[slurm-users] memory limits:: why job is not killed but oom-killer steps up?

Thu Jan 13 08:59:19 UTC 2022

Hi Adrian,

ConstrainRAMSpace=yes

has the effect that when the memory the job requested is exhausted the 
processes of the job will start paging/swapping.

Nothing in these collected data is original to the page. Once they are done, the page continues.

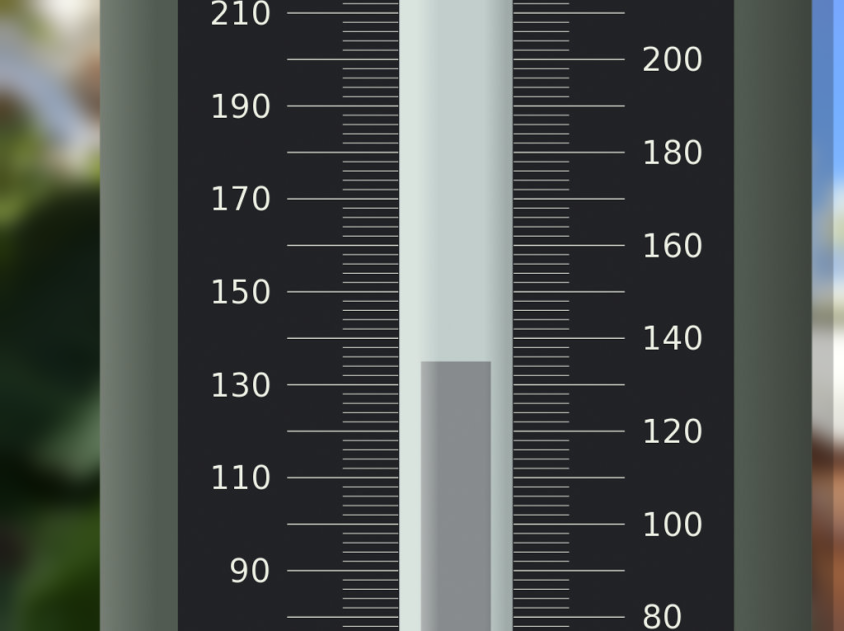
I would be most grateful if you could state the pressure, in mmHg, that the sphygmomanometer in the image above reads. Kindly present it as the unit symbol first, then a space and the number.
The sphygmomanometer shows mmHg 135
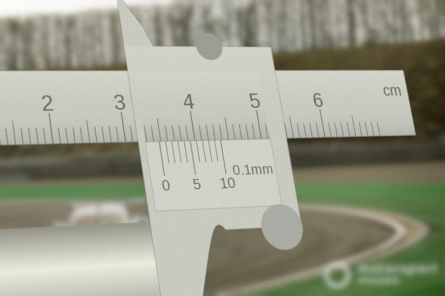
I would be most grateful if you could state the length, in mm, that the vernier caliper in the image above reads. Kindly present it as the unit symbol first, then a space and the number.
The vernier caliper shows mm 34.8
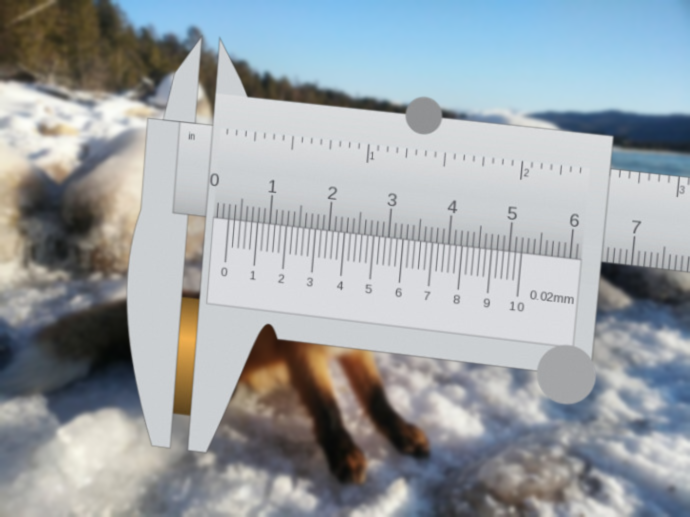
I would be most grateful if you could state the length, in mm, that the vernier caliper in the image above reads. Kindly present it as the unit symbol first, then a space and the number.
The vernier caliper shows mm 3.0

If you want to stop jobs that use more memory (RSS to be precise) than 
they reqeusted, you have to add this to your cgroup.conf:

ConstrainSwapSpace=yes
AllowedSwapSpace=0

Regards,
Hermann

On 1/12/22 11:04 PM, Adrian Sevcenco wrote:
> 
> Hi! I have a problem with the enforcing the memory limits...
> I'm using the cgroup to enforce the limits and i had expected that when
> cgroup memory limits are reach the job is killed ..
> instead i see in log a lot of oom-killer reports that act only a certain 
> process
> from cgroup ...
> 
> Did i missed anything in my configuration? I have the following:
> 
> SelectType=select/cons_res
> SelectTypeParameters=CR_CPU_MEMORY,CR_LLN
> 
> the partition have:
> DefMemPerCPU=3950 MaxMemPerCPU=4010  (i understood that these are MiB, 
> and physically i have 4GiB/thread)
> 
> cat cgroup.conf
> CgroupAutomount=yes
> TaskAffinity=no
> ConstrainCores=yes
> ConstrainRAMSpace=yes
> 
> ProctrackType=proctrack/cgroup
> 
> JobAcctGatherType=jobacct_gather/linux
> JobAcctGatherFrequency=task=15,filesystem=120
> JobAcctGatherParams=UsePss
> 
> TaskPlugin=task/affinity,task/cgroup
> TaskPluginParam=autobind=threads
> 
> Is there a problem with my expectation that i should not see oom-killer?
> or with my configuration?
> 
> Thank you!
> Adrian
>